Careful With The Washing Up!
Washing up can be a very wasteful process. Leaving the tap running or only partially filling up your dishwasher sends far more precious water down the drain than is necessary. Try and keep washing up water in use for as long as possible (within reason).
Install A Water Saving Shower Head
Unsurprisingly, a great deal of water flows down the drain as waste when you shower. Eco shower heads use flow regulators to limit the amount of water that is released while maintaining a satisfying pressure. Most top shower head manufacturers now offer flow-restricting products.
Electric showers are also more water-efficient than other types, although they tend to be rather unsatisfying to actually wash under. Aerating showerheads use a method of saving water that involves dispersing air into the stream, reducing the overall amount of water needed to develop a satisfying pressure.

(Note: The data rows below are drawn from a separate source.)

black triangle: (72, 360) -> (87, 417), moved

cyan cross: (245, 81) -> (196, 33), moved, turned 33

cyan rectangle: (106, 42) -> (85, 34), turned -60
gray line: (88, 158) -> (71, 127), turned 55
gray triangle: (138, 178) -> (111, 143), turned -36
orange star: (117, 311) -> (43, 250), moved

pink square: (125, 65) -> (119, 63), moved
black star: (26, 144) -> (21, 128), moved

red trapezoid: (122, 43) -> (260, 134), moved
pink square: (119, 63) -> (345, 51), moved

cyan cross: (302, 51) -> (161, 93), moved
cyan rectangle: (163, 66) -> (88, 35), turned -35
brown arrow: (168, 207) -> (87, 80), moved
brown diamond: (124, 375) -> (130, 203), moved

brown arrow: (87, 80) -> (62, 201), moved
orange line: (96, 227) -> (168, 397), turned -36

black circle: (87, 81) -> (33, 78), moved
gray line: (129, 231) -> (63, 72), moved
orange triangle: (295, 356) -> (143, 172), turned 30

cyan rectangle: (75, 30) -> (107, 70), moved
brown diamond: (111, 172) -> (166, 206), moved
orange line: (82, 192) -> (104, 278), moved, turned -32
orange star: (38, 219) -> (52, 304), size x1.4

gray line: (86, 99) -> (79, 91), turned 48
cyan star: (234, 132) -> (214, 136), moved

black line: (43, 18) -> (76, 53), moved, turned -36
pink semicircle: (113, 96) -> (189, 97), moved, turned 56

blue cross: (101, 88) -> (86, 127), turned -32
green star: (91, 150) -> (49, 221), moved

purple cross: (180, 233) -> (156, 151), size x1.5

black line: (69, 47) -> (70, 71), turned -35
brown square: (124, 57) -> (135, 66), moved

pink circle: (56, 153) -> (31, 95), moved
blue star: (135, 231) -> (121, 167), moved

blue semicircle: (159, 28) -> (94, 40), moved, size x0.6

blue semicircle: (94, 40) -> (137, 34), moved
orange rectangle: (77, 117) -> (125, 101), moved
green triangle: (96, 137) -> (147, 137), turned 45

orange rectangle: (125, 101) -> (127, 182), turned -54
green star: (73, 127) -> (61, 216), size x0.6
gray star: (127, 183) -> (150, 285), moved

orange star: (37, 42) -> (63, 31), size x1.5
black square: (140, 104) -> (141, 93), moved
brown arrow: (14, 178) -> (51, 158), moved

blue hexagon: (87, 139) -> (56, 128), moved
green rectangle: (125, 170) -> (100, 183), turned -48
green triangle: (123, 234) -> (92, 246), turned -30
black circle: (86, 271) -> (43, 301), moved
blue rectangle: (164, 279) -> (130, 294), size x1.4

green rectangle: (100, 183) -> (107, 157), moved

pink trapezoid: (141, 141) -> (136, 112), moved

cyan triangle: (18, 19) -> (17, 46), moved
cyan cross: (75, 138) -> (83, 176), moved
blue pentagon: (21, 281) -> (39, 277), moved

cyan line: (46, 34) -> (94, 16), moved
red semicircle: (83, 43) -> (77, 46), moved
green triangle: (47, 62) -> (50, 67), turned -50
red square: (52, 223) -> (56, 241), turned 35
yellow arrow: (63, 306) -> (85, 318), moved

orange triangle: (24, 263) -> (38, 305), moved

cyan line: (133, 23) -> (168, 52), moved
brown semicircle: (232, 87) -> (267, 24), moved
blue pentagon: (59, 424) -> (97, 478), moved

Give Up Meat And Water Intensive Foods
Animal farming is an extremely water-intensive process and produces huge quantities of unusable wastewater in the form of runoff. Cutting down on meat is a good way of reducing your negative impact on global water supplies. Some crops are equally as water-intensive as meat. Avocados and almonds have been receiving some negative attention in the press recently. These foods are largely grown in hot countries with limited water supplies and take an enormous amount of precious liquid to sustain.
Catch And Use Rain
For some of us, rain is a rather overabundant resource. If you live in an area with lots of rainfall, it is a good idea to install a rainwater harvesting system. Harvested rainwater can be used to water gardens or be filtered and used as household water. Not only will it cut down on your water waste, but it will save you considerable sums of money in the long run, as you will no longer rely upon water distribution companies for all of your aqueous needs. Water harvesting systems can be attached to your house’s guttering, allowing them to catch any runoff rain that falls on your roof. In this way, large amounts of water can be collected effortlessly.